Extract to read section start

David Foster Wallace’s 2005 Keyon College commencement speech made the rounds a few years ago, never more intensely than after his death in 2008. As a guy in his mid–40s who reflects on what he has and hasn’t learned over the years, I find commencement speeches interesting and hopeful – little spoken placards of life wisdom by luminescent minds I almost certainly didn’t know when I graduated from college, but am happy to recognize now, some 20 years later. Better late than never.
Also let it be known that David Foster Wallace (or DFW, as the literary nerds denote him) is tops among my favorite authors. There are very few writers who ignite a passion for words and writing the way DFW does within me, and I find his writing invigorating, exciting, like a cold splash of water to the face on a hot day.
If you haven’t read his Kenyon College speech, which he gave in 2005, the entire transcript is here. Please believe me when I say it’s worth your time to read, and, if you’re obsessive-compulsive like me, print out several times and leave lying around your house in random locations, like rat-traps against the daily frustration and stress of adulthood we all have to manage.
There’s a bit of of the speech that is a bit famous, in which DFW talks about what it means to be educated and what an educated mind chooses to think about. It seems banal – I can’t imagine how it must have sounded to a gaggle of hopeful, jittering college grads – but as you get older and deal with life’s many facets, DFW’s words ring increasingly true. A portion of this famous bit is below:
And I submit that this is what the real, no bulls**t value of your liberal arts education is supposed to be about: how to keep from going through your comfortable, prosperous, respectable adult life dead, unconscious, a slave to your head and to your natural default setting of being uniquely, completely, imperially alone day in and day out. That may sound like hyperbole, or abstract nonsense. Let’s get concrete. The plain fact is that you graduating seniors do not yet have any clue what “day in day out” really means. There happen to be whole, large parts of adult American life that nobody talks about in commencement speeches. One such part involves boredom, routine and petty frustration. The parents and older folks here will know all too well what I’m talking about.

Extract to read section end
Provided data section start

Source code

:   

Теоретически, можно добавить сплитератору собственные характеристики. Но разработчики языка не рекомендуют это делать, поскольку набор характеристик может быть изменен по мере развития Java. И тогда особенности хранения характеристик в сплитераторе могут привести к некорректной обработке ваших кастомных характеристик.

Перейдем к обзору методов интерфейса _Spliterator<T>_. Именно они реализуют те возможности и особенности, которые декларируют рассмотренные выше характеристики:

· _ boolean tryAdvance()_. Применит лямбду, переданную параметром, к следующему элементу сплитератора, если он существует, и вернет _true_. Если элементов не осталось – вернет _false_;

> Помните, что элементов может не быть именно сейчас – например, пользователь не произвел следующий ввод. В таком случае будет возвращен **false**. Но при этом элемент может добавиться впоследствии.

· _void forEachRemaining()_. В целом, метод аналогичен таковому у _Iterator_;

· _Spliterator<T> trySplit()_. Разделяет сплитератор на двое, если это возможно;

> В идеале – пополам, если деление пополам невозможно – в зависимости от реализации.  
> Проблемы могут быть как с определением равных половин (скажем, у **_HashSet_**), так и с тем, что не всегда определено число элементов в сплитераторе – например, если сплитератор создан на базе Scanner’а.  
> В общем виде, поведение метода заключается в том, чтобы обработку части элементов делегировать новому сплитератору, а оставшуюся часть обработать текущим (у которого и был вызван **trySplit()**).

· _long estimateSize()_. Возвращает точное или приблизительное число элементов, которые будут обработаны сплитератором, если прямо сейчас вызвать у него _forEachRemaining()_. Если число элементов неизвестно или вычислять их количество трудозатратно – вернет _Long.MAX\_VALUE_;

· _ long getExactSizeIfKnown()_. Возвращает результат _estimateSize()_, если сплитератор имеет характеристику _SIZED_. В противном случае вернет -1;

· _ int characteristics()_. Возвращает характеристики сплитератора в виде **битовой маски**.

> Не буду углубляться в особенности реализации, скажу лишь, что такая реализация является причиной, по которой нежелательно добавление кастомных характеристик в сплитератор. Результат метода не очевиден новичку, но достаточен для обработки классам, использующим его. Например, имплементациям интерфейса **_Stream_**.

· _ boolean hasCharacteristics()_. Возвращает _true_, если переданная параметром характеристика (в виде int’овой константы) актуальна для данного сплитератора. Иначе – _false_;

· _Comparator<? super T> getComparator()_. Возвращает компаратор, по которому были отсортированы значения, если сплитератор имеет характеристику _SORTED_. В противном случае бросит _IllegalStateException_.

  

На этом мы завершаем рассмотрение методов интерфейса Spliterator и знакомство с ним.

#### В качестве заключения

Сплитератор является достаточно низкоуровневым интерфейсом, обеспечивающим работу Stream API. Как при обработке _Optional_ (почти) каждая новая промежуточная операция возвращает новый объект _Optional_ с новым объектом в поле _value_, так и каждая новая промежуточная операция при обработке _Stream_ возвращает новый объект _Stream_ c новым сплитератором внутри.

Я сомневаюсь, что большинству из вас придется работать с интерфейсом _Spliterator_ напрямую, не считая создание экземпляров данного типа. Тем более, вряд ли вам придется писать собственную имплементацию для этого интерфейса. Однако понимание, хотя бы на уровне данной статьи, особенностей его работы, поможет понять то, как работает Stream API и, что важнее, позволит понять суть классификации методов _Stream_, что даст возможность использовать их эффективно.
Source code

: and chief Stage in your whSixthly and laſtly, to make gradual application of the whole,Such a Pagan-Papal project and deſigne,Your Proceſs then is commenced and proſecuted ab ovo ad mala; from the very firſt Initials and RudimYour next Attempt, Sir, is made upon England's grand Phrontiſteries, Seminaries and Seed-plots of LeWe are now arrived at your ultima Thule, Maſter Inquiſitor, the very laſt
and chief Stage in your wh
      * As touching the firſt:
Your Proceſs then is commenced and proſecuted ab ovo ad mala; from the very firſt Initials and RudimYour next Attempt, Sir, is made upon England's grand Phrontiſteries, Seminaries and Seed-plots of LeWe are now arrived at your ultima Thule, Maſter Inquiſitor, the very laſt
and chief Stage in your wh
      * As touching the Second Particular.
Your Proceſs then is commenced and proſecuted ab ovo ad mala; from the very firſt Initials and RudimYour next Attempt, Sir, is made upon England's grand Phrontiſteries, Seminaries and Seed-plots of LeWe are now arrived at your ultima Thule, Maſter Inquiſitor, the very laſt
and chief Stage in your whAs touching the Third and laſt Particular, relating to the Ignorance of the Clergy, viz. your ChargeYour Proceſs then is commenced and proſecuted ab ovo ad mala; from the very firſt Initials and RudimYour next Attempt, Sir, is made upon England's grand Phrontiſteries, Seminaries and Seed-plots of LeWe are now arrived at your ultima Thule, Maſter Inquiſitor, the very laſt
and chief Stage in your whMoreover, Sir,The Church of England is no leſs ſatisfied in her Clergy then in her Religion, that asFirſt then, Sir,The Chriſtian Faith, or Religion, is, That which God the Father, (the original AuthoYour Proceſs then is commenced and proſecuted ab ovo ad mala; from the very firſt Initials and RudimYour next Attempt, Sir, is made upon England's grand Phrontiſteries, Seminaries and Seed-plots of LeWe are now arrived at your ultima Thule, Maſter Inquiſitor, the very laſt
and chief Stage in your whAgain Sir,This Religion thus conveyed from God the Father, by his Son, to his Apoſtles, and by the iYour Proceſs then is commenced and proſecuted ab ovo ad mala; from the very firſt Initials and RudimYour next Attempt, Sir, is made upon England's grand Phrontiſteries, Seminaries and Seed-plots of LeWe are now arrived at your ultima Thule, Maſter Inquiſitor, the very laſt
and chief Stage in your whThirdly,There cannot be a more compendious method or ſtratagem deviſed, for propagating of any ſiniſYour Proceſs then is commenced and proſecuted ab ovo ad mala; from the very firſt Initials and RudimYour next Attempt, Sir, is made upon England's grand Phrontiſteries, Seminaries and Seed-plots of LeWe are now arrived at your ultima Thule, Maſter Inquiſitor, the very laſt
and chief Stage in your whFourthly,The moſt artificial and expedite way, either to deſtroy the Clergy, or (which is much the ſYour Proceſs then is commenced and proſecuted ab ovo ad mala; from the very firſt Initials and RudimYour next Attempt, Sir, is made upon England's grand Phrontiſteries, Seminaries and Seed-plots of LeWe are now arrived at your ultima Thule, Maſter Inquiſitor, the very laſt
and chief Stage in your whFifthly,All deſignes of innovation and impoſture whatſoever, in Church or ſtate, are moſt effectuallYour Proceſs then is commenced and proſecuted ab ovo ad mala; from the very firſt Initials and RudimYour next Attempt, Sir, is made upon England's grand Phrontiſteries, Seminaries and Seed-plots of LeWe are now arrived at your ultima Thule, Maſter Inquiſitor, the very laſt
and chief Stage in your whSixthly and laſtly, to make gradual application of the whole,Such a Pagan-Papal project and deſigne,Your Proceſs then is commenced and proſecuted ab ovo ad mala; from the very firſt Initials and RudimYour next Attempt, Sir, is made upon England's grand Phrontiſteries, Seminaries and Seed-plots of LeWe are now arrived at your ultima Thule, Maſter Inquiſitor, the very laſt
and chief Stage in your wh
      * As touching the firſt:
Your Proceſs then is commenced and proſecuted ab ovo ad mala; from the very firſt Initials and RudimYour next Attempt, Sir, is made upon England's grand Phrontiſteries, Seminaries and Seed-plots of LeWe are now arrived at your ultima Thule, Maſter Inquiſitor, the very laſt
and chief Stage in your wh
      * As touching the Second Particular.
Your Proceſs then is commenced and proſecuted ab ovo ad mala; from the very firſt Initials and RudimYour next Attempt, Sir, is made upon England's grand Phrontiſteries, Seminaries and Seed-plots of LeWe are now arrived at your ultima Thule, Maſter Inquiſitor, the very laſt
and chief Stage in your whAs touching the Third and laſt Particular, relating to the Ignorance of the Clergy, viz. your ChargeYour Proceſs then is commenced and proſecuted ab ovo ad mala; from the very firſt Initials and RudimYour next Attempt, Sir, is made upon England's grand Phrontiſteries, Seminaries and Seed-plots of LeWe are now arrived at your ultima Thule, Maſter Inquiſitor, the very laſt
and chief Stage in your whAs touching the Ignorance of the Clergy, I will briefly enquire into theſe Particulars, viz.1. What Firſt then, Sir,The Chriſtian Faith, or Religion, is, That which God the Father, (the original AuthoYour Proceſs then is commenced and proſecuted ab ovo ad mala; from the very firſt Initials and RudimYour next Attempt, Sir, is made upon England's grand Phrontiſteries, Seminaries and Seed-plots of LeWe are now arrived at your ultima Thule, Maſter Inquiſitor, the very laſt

Provided data section end

*Prompt A:*
Please copy the post on David Foster Wallace's commencement speech word for word, from "David Foster Wallace’s" to "on a hot day.".
*Prompt B:*
Pick up the post about David Foster Wallace's commencement speech after its final sentence and keep writing it.

*Expected output A:*
David Foster Wallace’s 2005 Keyon College commencement speech made the rounds a few years ago, never more intensely than after his death in 2008. As a guy in his mid–40s who reflects on what he has and hasn’t learned over the years, I find commencement speeches interesting and hopeful – little spoken placards of life wisdom by luminescent minds I almost certainly didn’t know when I graduated from college, but am happy to recognize now, some 20 years later. Better late than never.
Also let it be known that David Foster Wallace (or DFW, as the literary nerds denote him) is tops among my favorite authors. There are very few writers who ignite a passion for words and writing the way DFW does within me, and I find his writing invigorating, exciting, like a cold splash of water to the face on a hot day.

*Expected output B:*
Of course, there’s much more than that, but we’ll get to that later, in a form more exciting than a river of words.
But I always think about the point DFW makes (which you will understand better in just a bit), because I think every human has, by default, a selfish, myopic lens through which they view the world. It’s the setting we have when we emerge from the womb –I’m hungry, I’m bored, that person is interfering with my lunch, these people need to hurry because I want to play – and it continues until something breaks its inertia.
That something, DFW posits, is education.
That something takes effort.
That something allows you to decide what to think, and what thoughts to abandon.
That something is the platform from which mindfulness, compassion and wisdom are built.
DFW committed suicide on September 12, 2008, and I remember it clearly. I remember it like I do the day when I learned Steve Jobs passed away. In the Keyon speech, DFW waxes on suicide a bit, and that part is especially painful to read given that he decided to take his own life three years after the speech.
But again: learning what to think about and what to ignore is part of the game. DFW obviously couldn’t ignore the things he should have, and he went down a dark and lonely road.
Keeping one’s head straight is a daily struggle, and unless we’re vigilant, entropy takes over and we find ourselves in bed one day at noon, wondering why the sun is so damn bright.
You have to override your default wiring. This point is timeless, and it’s worth repeating in as many ways as possible.
As I promised, here’s more of DFW’s astonishing speech, in his own voice, encapsulated by a video called THIS IS WATER. Please watch. I hope you enjoy it as much as I do.
Have a good weekend, everyone.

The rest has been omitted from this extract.